In reply to Whistling Joe:
Whistling Joe said:I saw that too, it's interesting because it is a notification of development rather than of launch, so I guess it is a few months away as yet. Also why the details are a bit scanty at present. Rumours of a 5DV are gaining traction too (though a year or more away most likely). I'm still not giving up on the possibility of a 7D3: if Canon are having one more round of upgrading DSLRs before mirrorless takes over (assuming it does, I've yet to see a mirrorless Canon with DSLR levels of ergonomics), then we could see an updated version. It's going to take 2-3 years to get a wide range of RF mount lenses into production and I can't see Canon winding down top end EF mount cameras before people can hop straight over with like for like choice (especially on the expensive Big Whites)
The 7D3 seems very much on the back burner, but who knows.
I was going to hold out for the 7D3, then I'd heard the 90D was replacing the 80D, which replaced the 750D (my previous camera), but impatience got the better of me, I needed a couple of extra features, and the 5DIV offered those, for a little more than I'd set aside, but I'm more than happy with the 5DIV, it certainly has opened up new doors and I'm still learning how to grapple (to coin a phrase) it.
As for mirrorless, that is the future, though like one or two others that have passes similar comments, I'm not so keen on the smaller size, I prefer a decent sized camera body, it feels more sturdy to hold.
I would hate to see the view finder disappear, its better for checking out the area of the photo than a large LCD screen.
I'll probably be feeding the daisies when that happens...
I look at the quality of photos being produced today with current bodies and lenses and I have to wonder, do we really need to be upgrading all the time? Already the photos we produce seem to have superior apparent resolution than the human eye (certainly my eyes anyway). We manage to photograph small fast moving objects with amazing clarity and detail. I'm not saying that it wouldn't be nice to be able to instantly lock onto anything and everything we point the camera at, with ridiculous clarity, but wouldn't that be taking some of the enjoyment and challenge out of it? Admittedly, the kit I use today is far superior to the kit I was using five years ago, but where does it end? I think technique has a lot to do with it too. I look at some of the stunning wildlife photos out there (from several years ago... and more), and they still blow my attempts out of the water, even using 'dated' equipment.!! Just food for thought.!! :-)
My bird photos HERE
Whistling Joe said:Mirrorless still gets a viewfinder, but it's a little screen inside rather than an optical path. Poor battery life & ergonomics are the biggest limitations that I can see at present (and fixing 2 with a bigger body would allow a bigger battery to resolve 1). We shall have to wait & see, but at the end of the day, Canon will make what they think will sell and maximise profits. My suspicion at the moment is small bodies at the lower end, larger bodies at the top retaining DSLR like benefits. But we shall see :-)

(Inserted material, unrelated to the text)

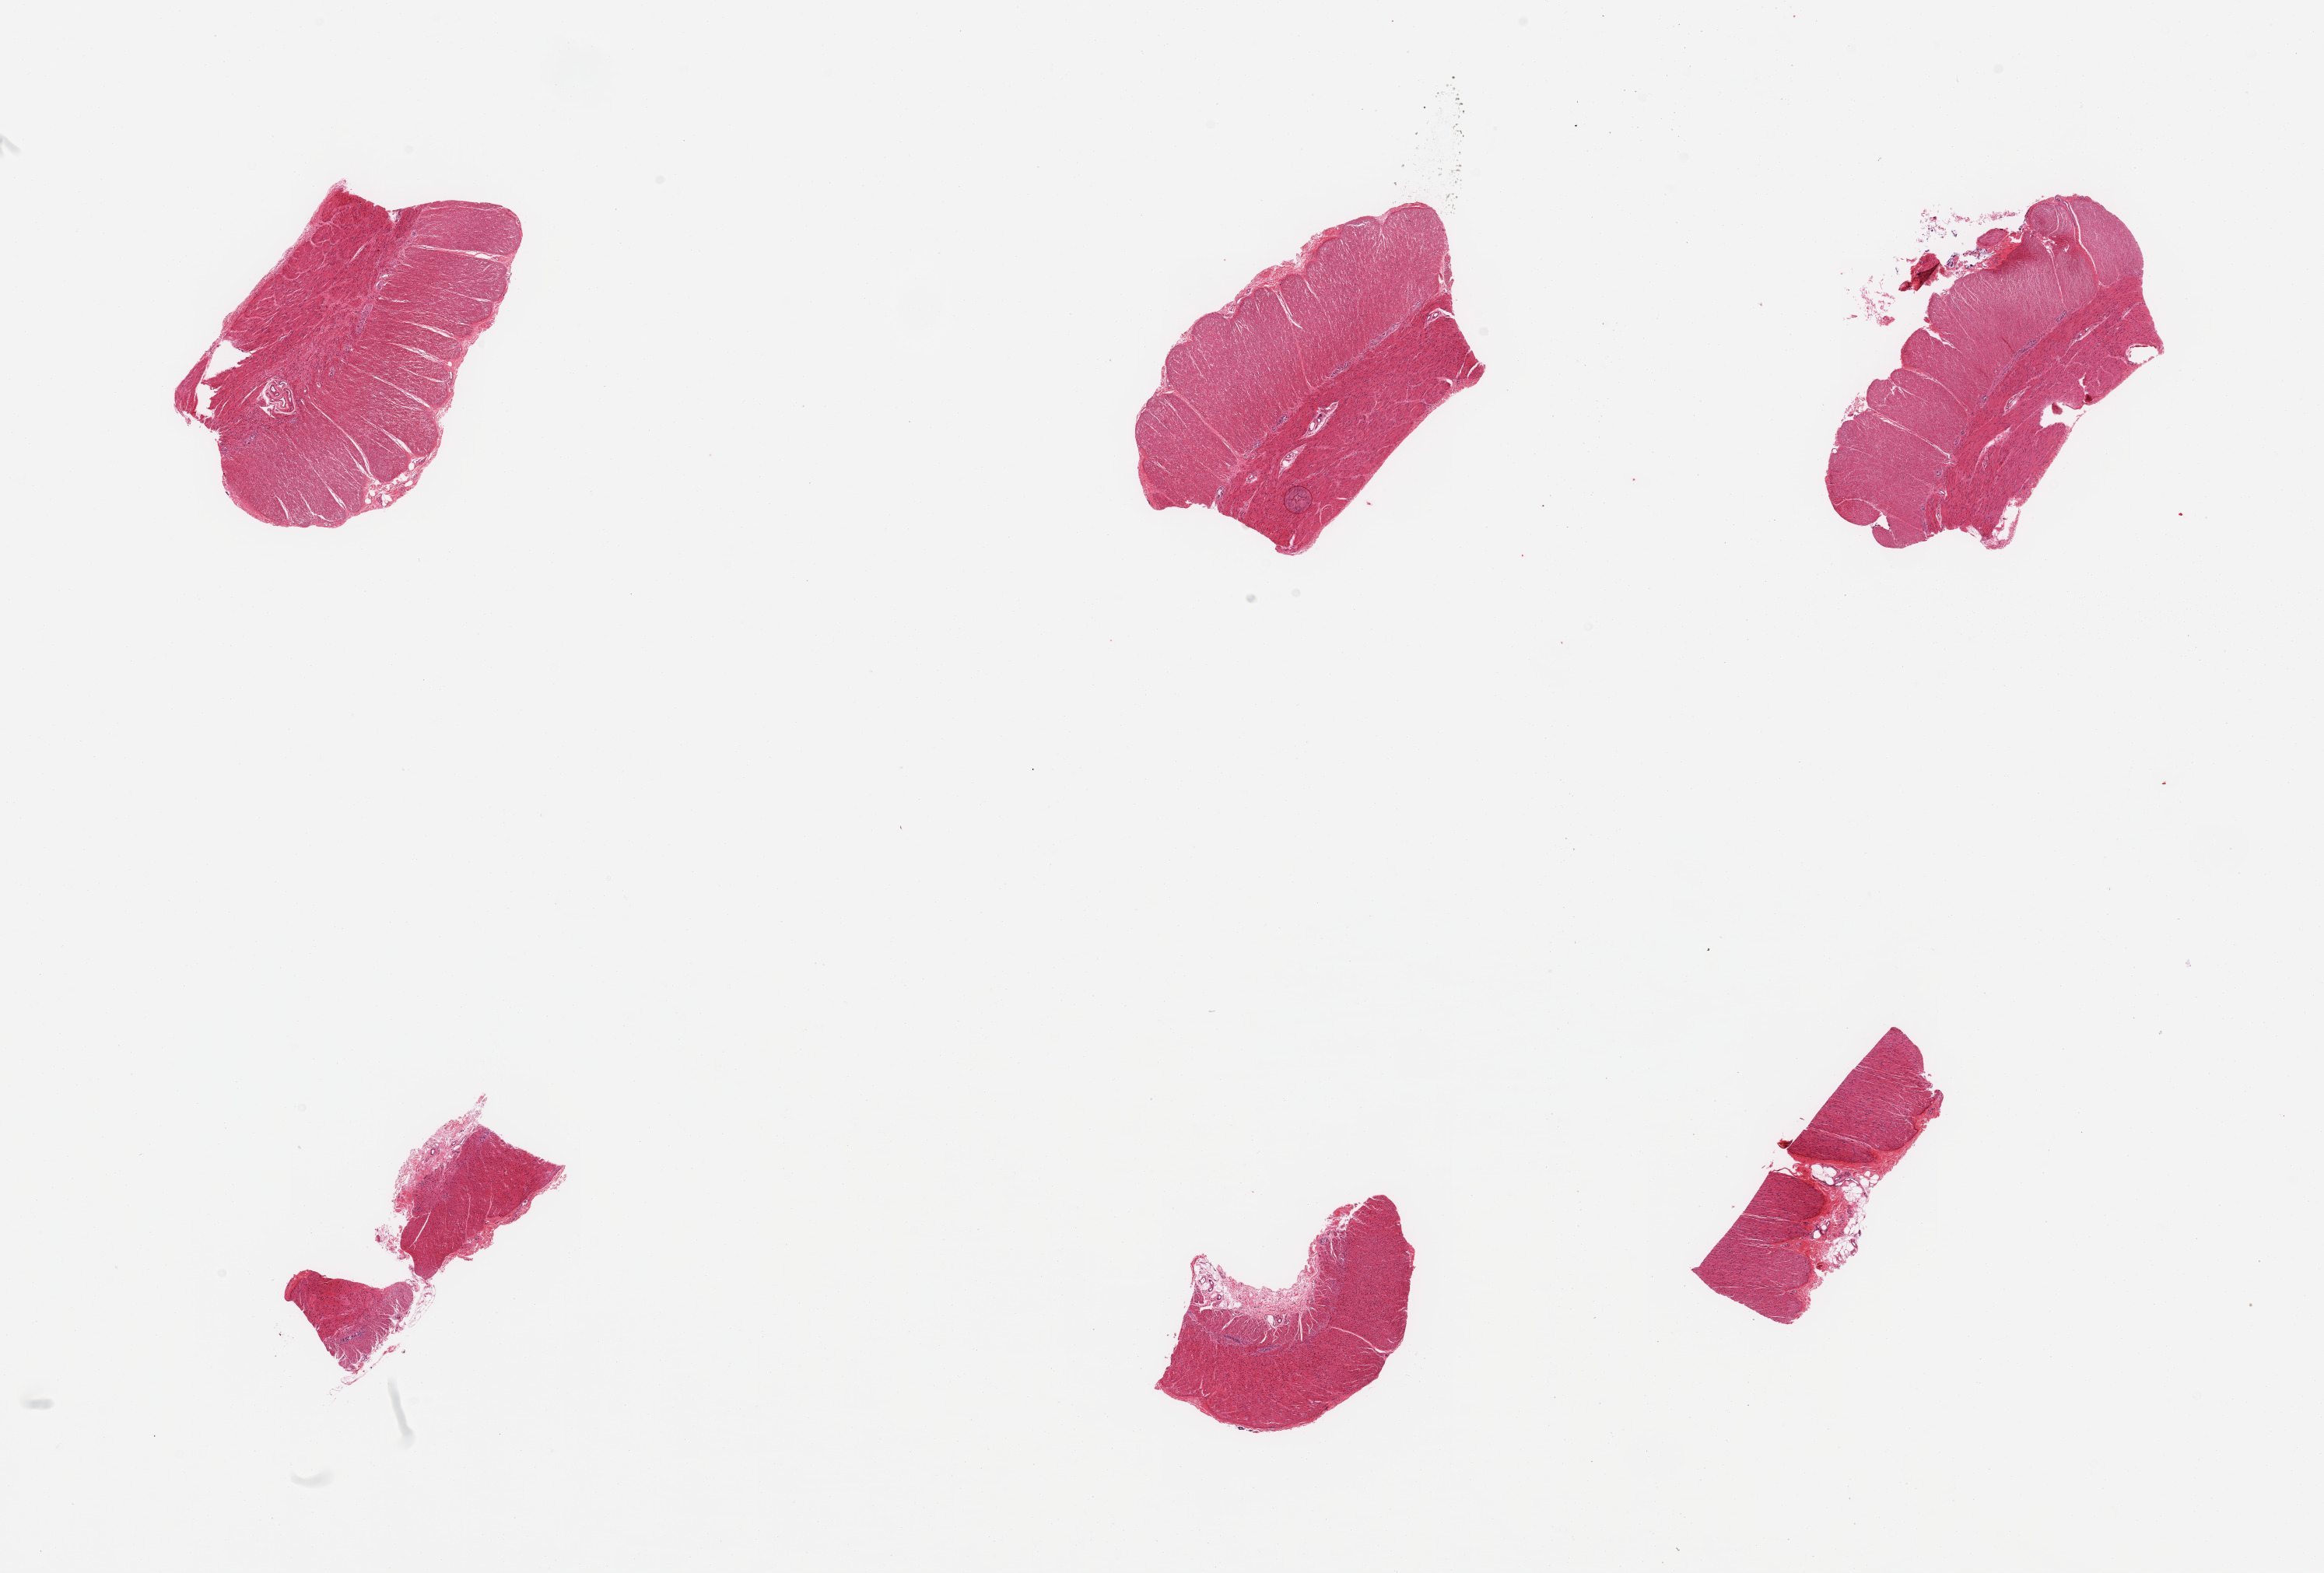
Haematoxylin and eosin whole-slide image, shown as a low-resolution overview of the whole scanned area (about 23.6 x 16.0 mm); PAXgene-fixed paraffin-embedded (PFPE) section; section of sigmoid colon (target tissue); donor tissue sample.
* review note (as recorded): 6 pieces; target muscularis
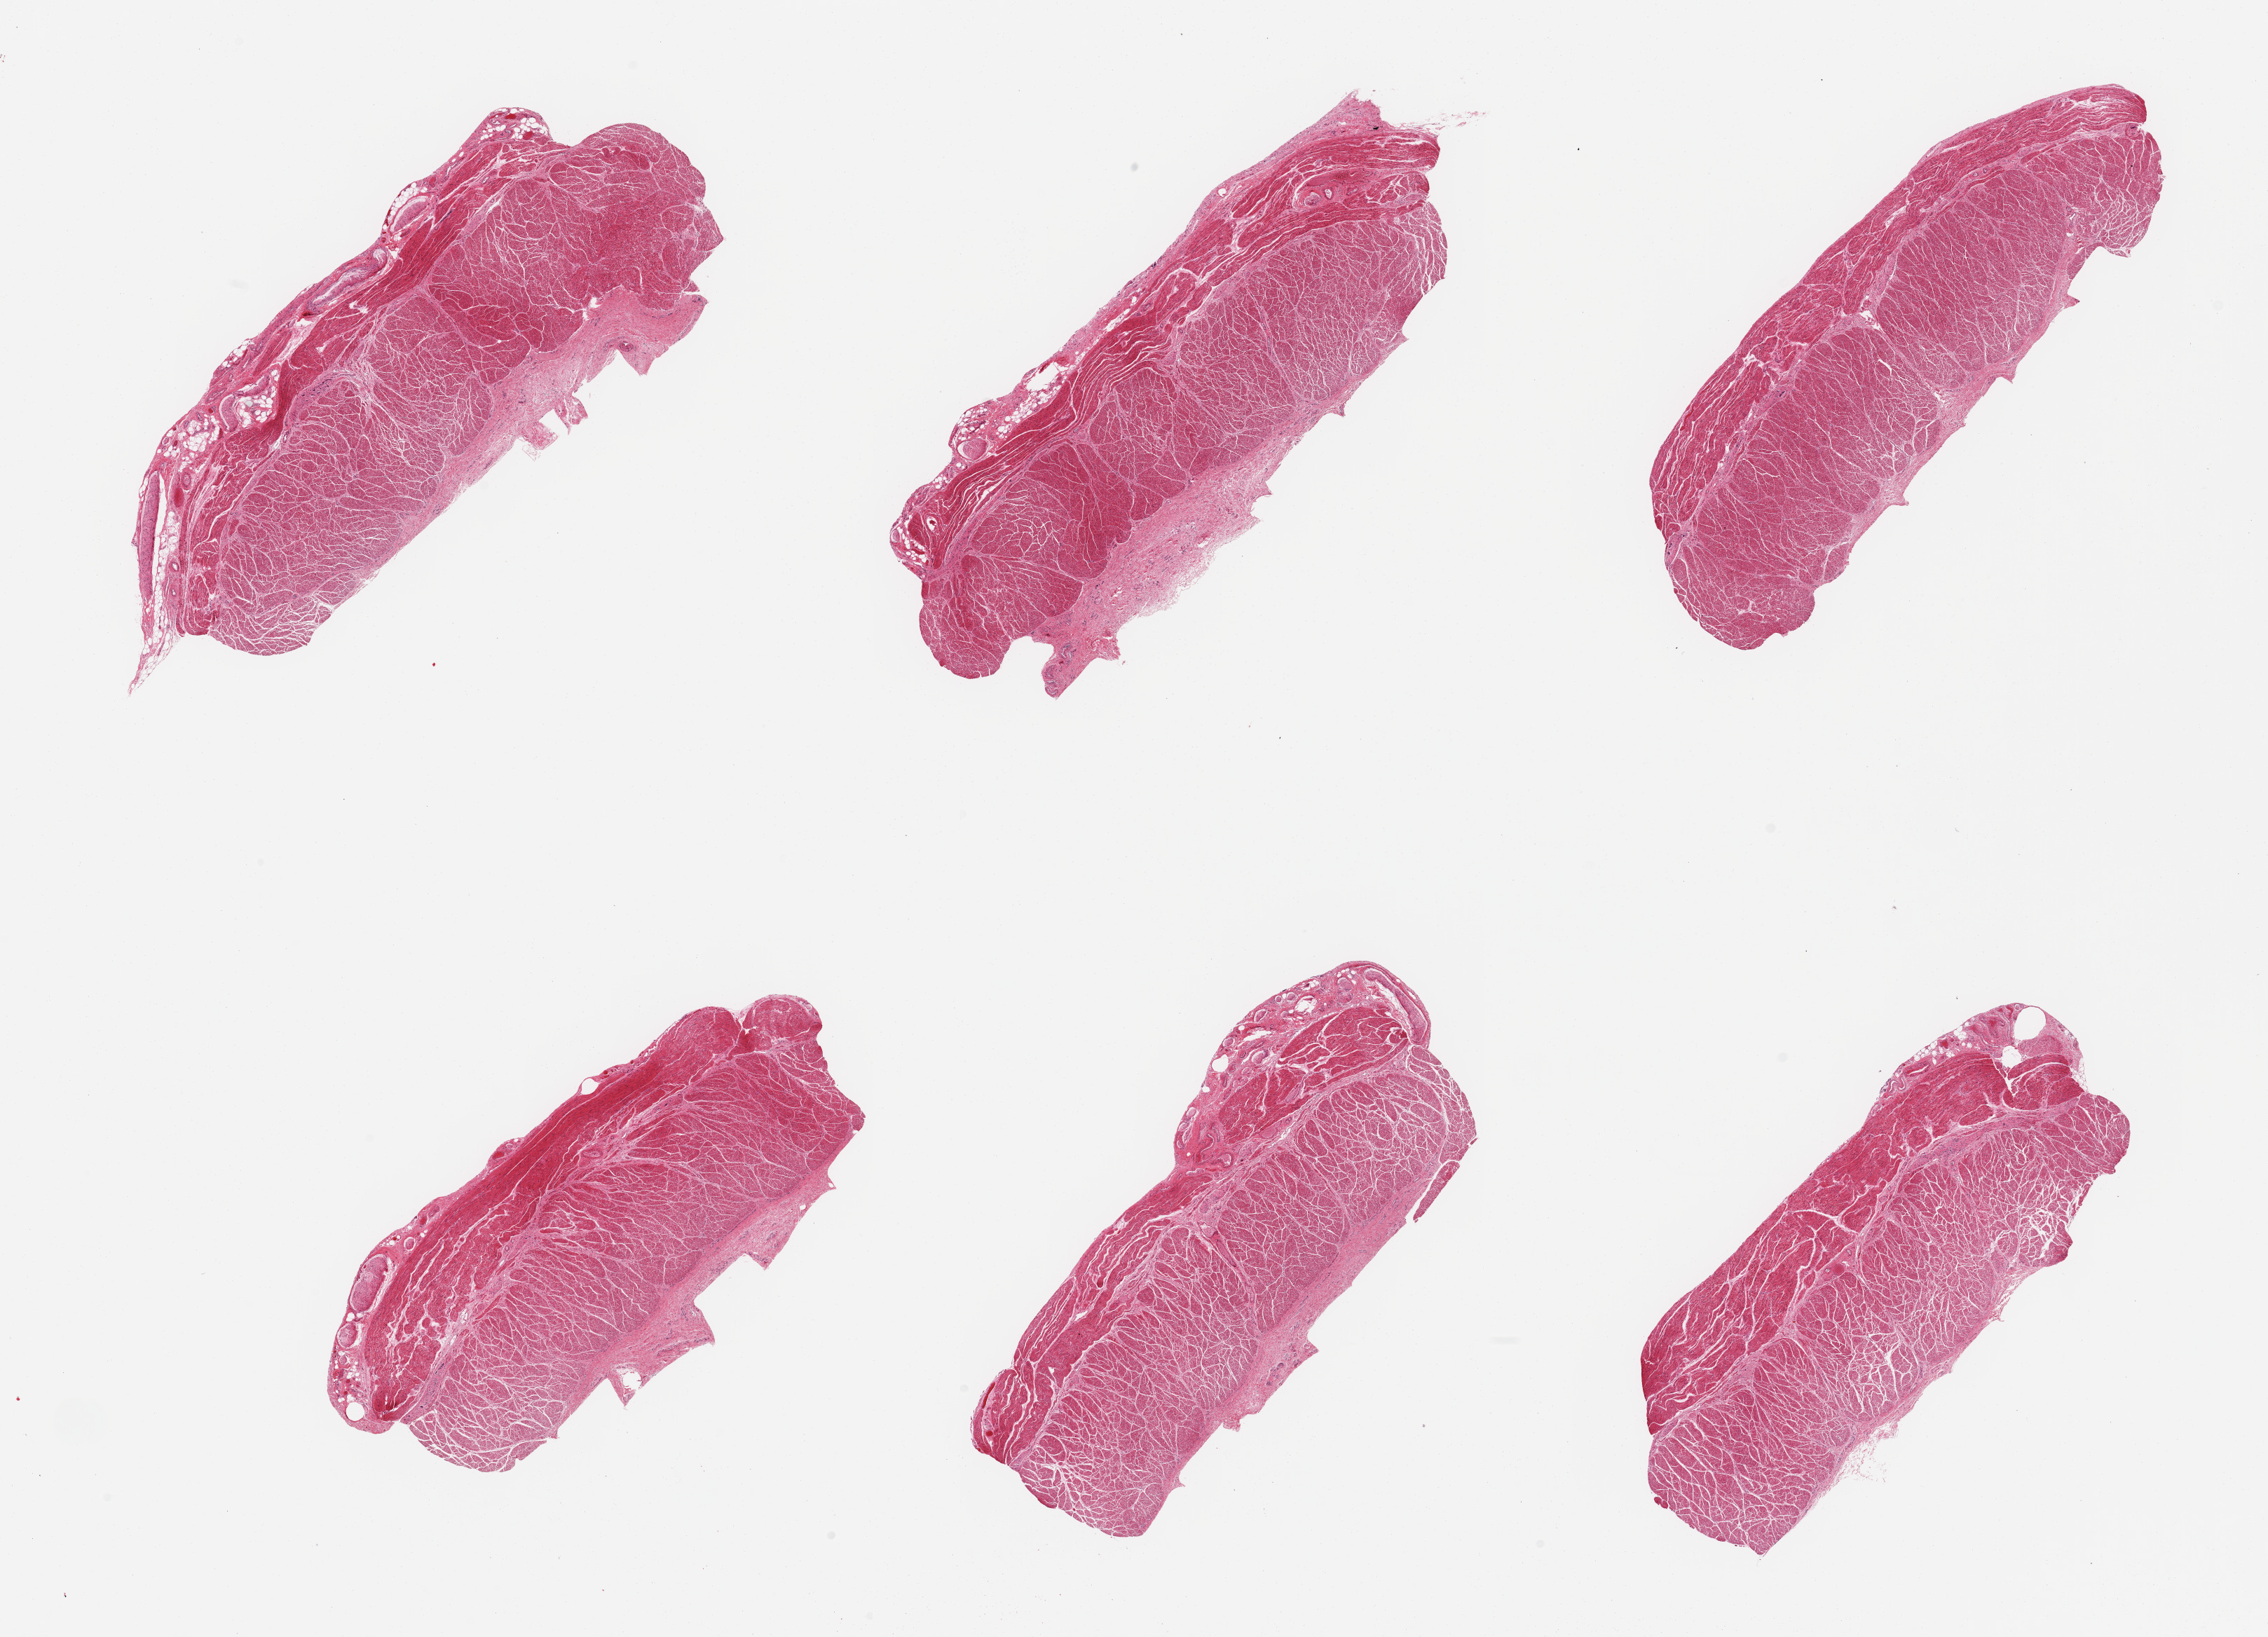
H&E whole-slide image, whole scanned area (about 25.6 x 18.5 mm, slide scanned at 20x) shown as a low-resolution overview, PAXgene-fixed, paraffin-embedded tissue, section of gastroesophageal junction (target tissue), donor tissue sample. Female donor.
* review note (as recorded): 6 pieces, attached nerve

Many folk are driven by gimmickry.
Most of the info I receive, irrespective of what options I've selected for marketing, tends to lean to compact and gimmicks (my interests are ignored basically), not my style of camera. Small, state-of-the-art and many other features will sell a camera.
However, there is a good chance there are enough pros & amateurs out there for camera manufacturers to continue making the SLR body as we know it.